Having clustered the samples, you can weigh up different choices of -n from the 5th module. As a rule of thumb, if you experience one of the following events, you need to change -n and/or remove more negative controls less similar to others:

1. there are few clusters
2. there are too many singleton clusters
3. all samples are within the control community, i.e. they all have been called impotent
4. there is one or two very large communities of potent samples

In general, a normal sample graph for a good choice of -n should look like that of this assay.

All the modules have been integrated into the COMPARE's GUI. Check boxes related to the modules you would like to run and set their options accordingly. When you hover the cursor over the items, the descriptions of them appear. To start the GUI, type in the command:

$ Rscript COMPARE-suite.R

Since the GUI is a web application, you should copy-paste the IP:PORT address to which the web server is listening into a web browser like Firefox as shown below:

Every time you run a web application, the web server may assign it a different IP:PORT; note 127.0.0.1:6708 in the address bar of the Firefox browser. If the GUI doesn't start, it could be due to the firewall blocking the port. Contact your system administrator for assistance.

The GUI can also run in Rstudio which automatically uses its own integrated browser.
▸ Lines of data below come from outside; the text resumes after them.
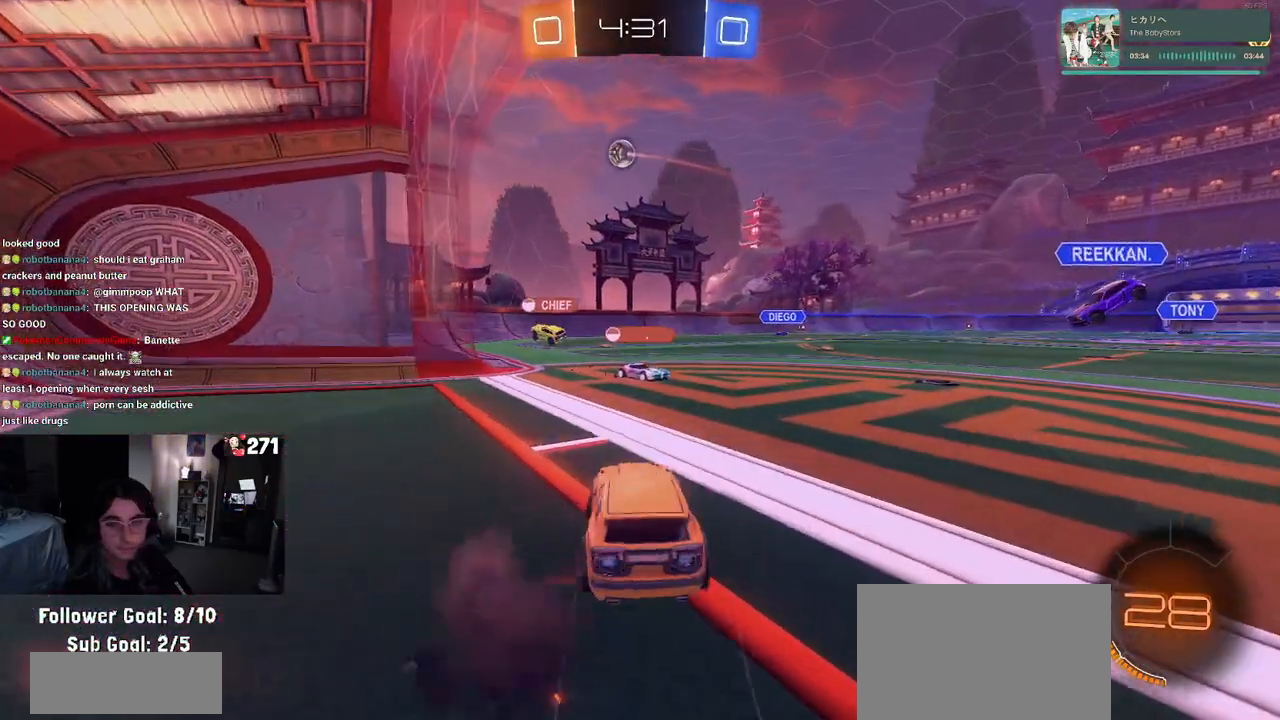
{"buttons": [], "left_stick": "left", "right_stick": "center", "events": [[33, "left_stick", "right"], [333, "left_stick", "center"], [433, "left_stick", "left"]]}
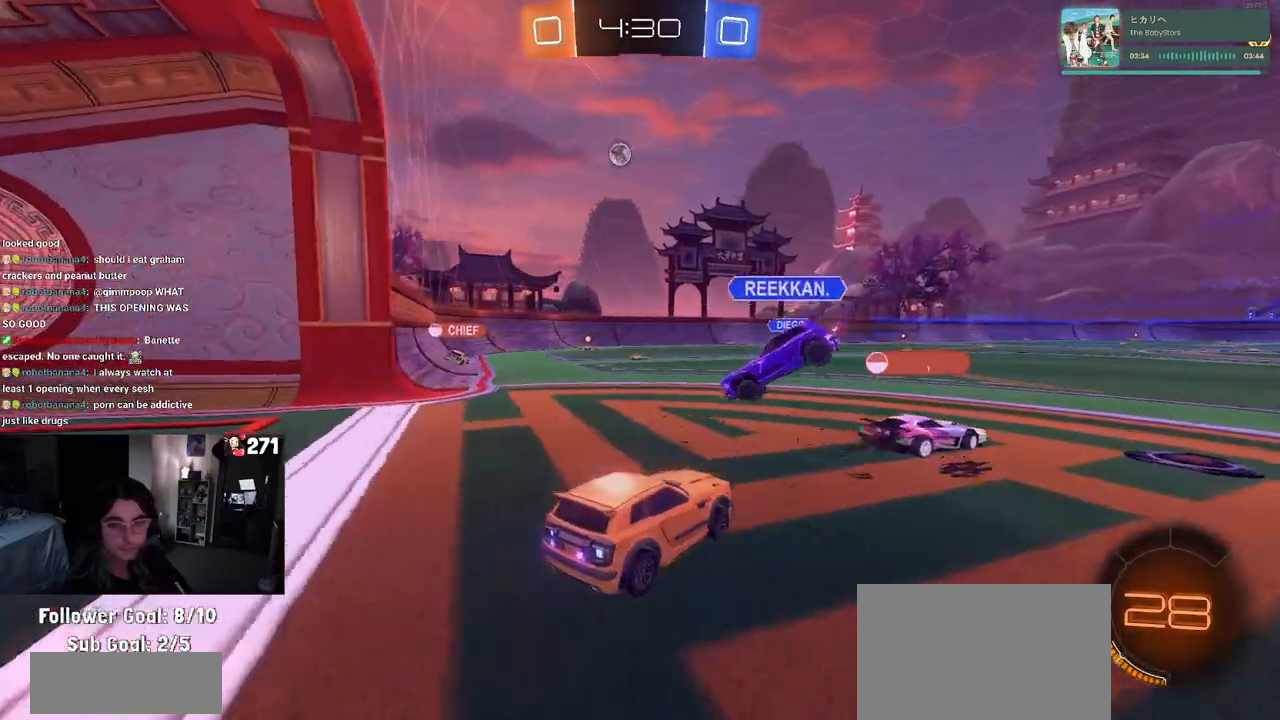
{"buttons": [], "left_stick": "right", "right_stick": "center", "events": [[33, "left_stick", "center"], [83, "left_stick", "right"], [150, "SQUARE", "down"], [283, "SQUARE", "up"]]}
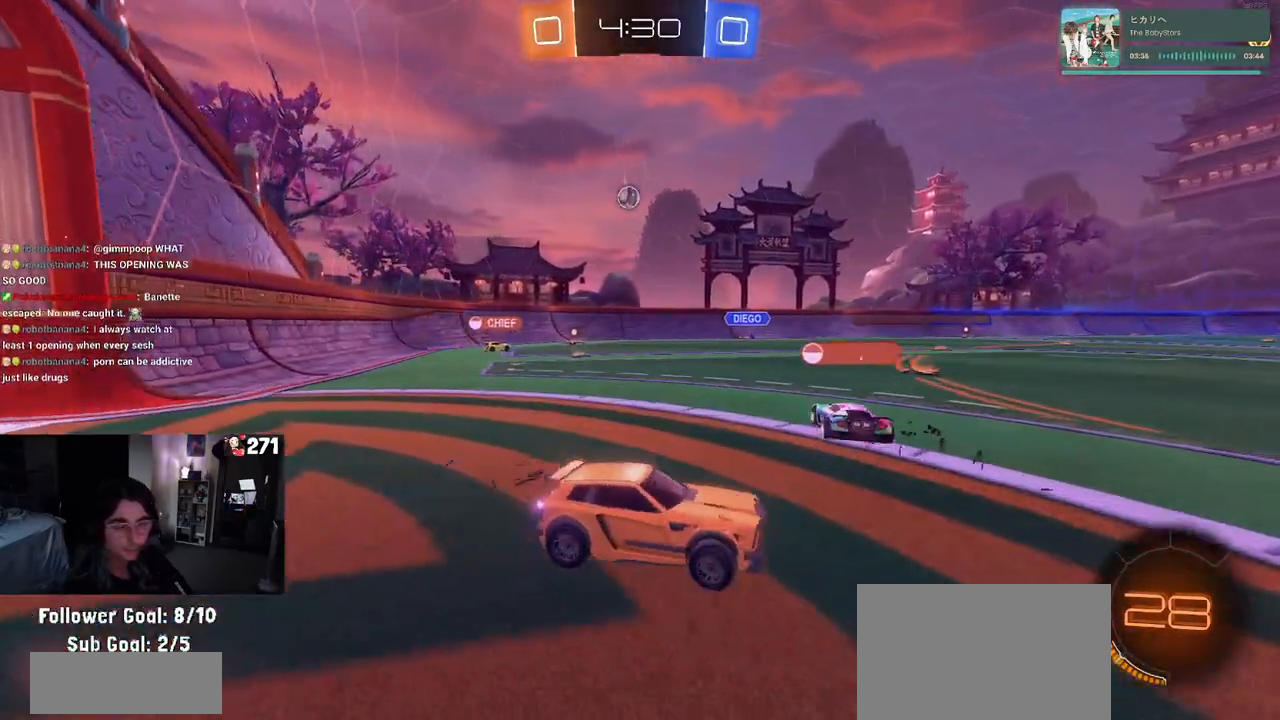
{"buttons": [], "left_stick": "right", "right_stick": "center", "events": []}
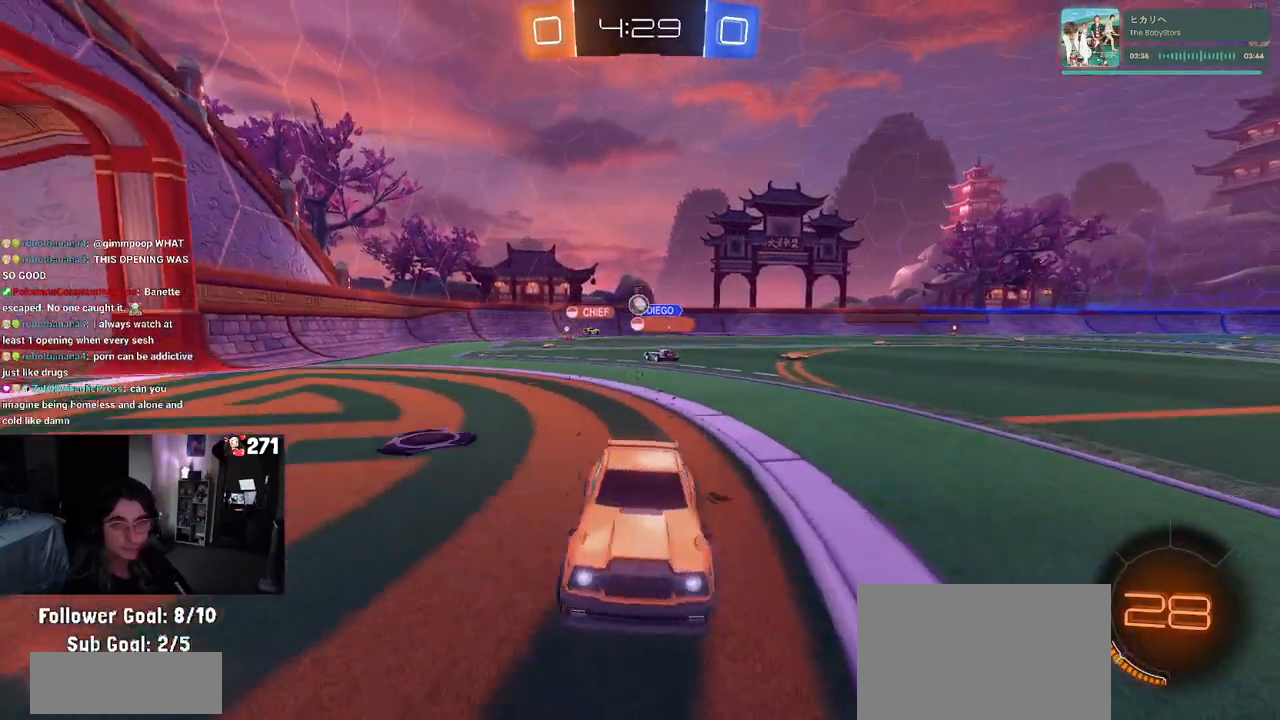
{"buttons": [], "left_stick": "right", "right_stick": "center", "events": [[217, "SQUARE", "down"], [350, "SQUARE", "up"]]}
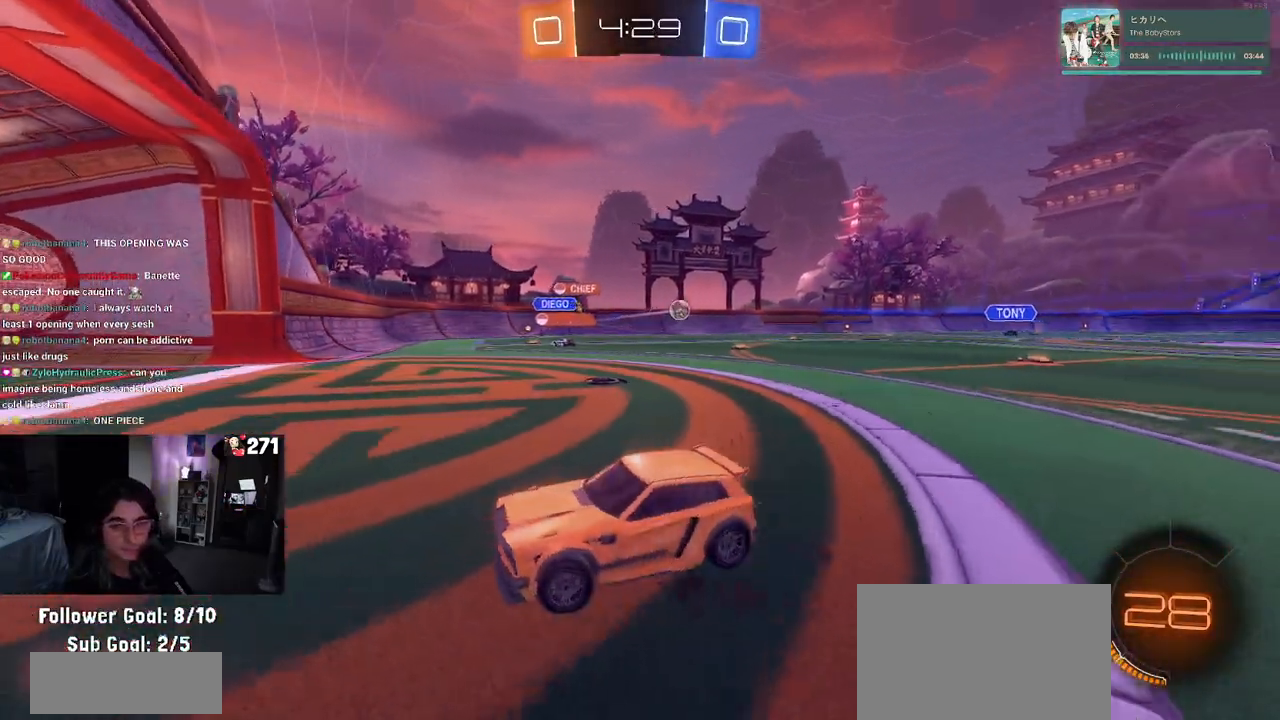
{"buttons": [], "left_stick": "right", "right_stick": "center", "events": []}
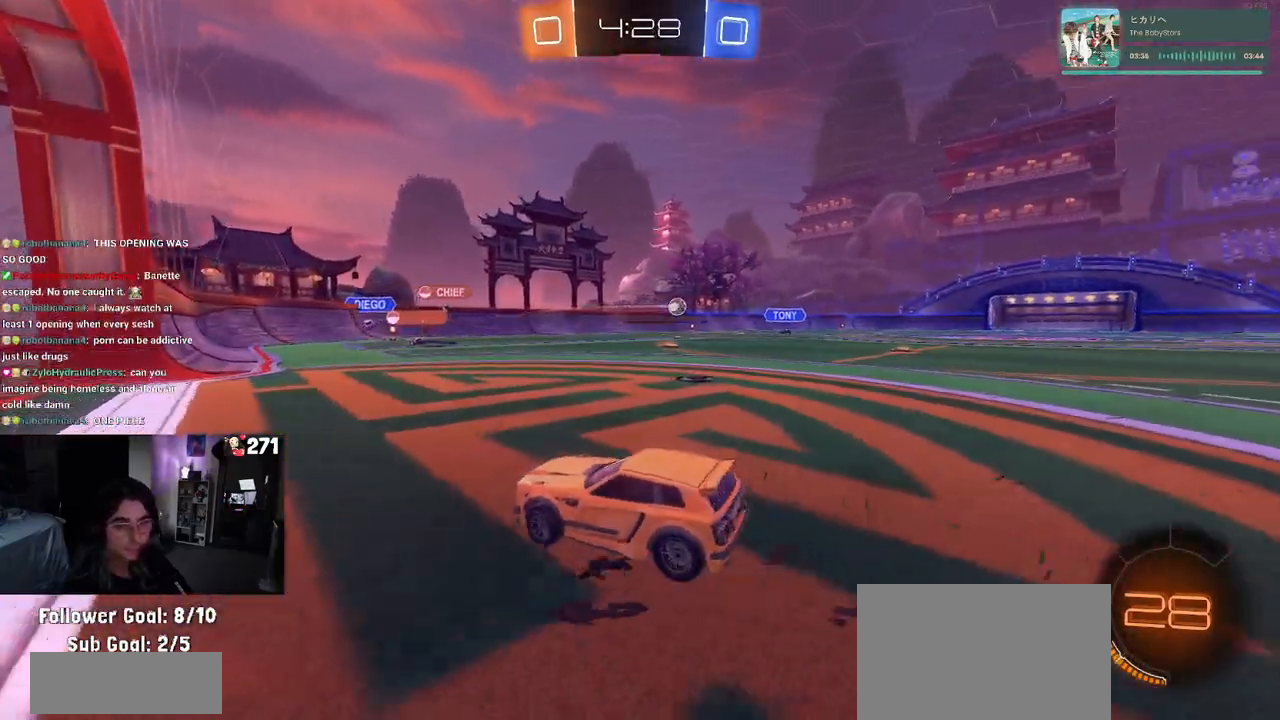
{"buttons": [], "left_stick": "right", "right_stick": "center", "events": [[167, "left_stick", "center"], [383, "left_stick", "right"]]}
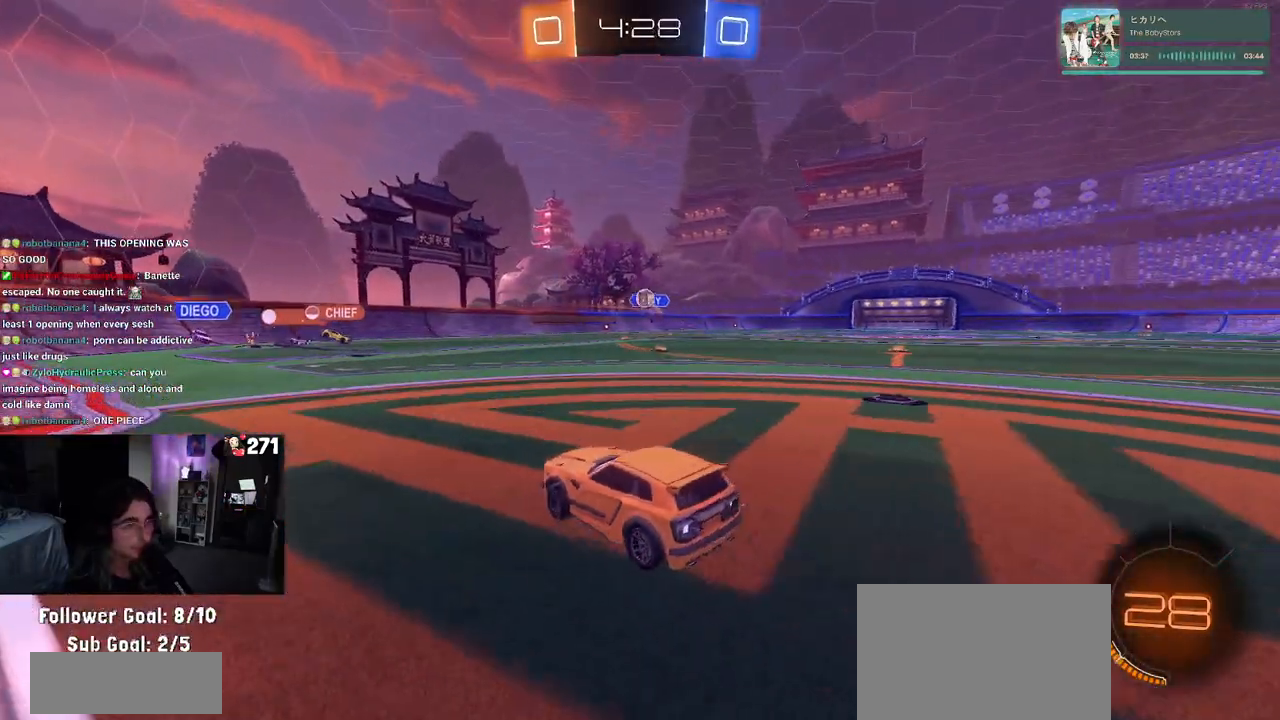
{"buttons": [], "left_stick": "left", "right_stick": "center", "events": [[150, "left_stick", "left"]]}
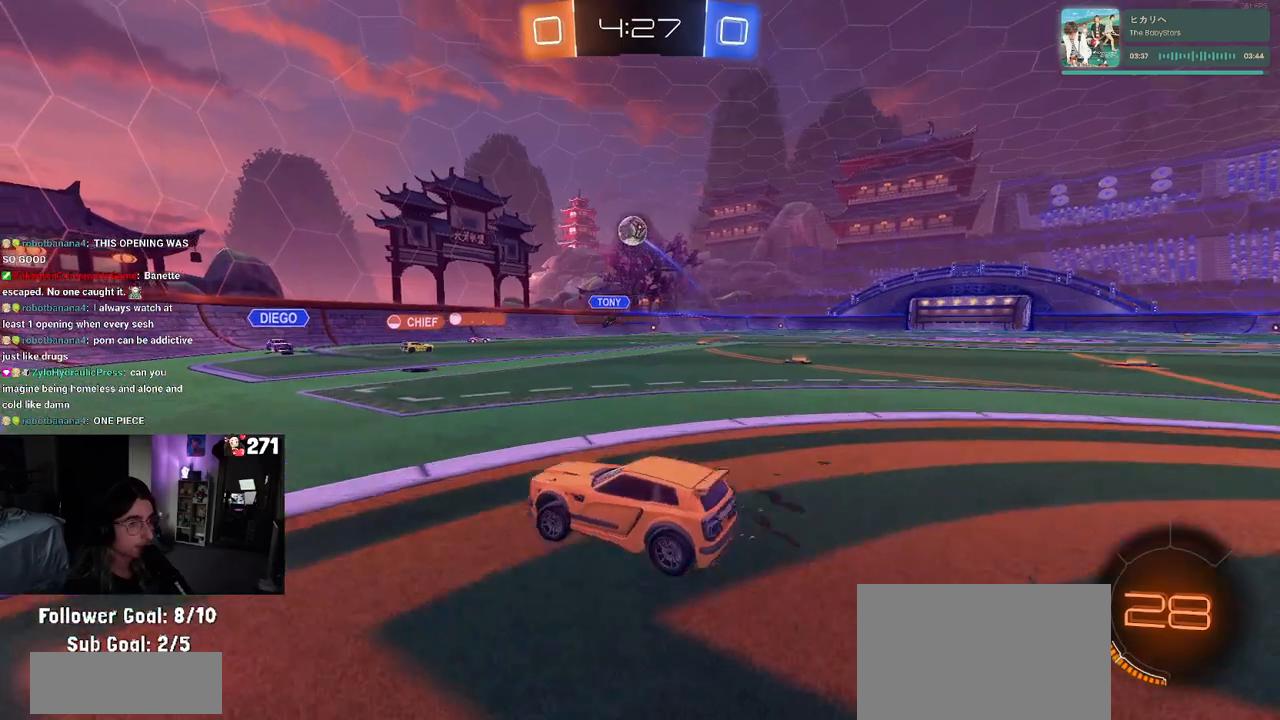
{"buttons": ["SQUARE"], "left_stick": "right", "right_stick": "center", "events": [[283, "left_stick", "right"], [383, "SQUARE", "down"]]}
Depending on the configuration of your OS, particularly Linux distributions, you may encounter problems when installing R packages. For example, if you have difficulties installing inlmisc R package, consider installing gdal and geos first. On Red Hat Enterprise Linux (often abbreviated to RHEL distribution), you may type in the following commands:

$ sudo yum install gdal.x86_64 gdal-devel.x86_64 gdal-libs.x86_64 
$ sudo yum install proj.x86_64 proj-devel.x86_64 
$ sudo yum install proj-epsg.x86_64 proj-nad.x86_64
$ sudo yum install geos geos-devel

Please always Google these libraries to make sure you are installing the latest packages. Report any bug/issue on the issue page.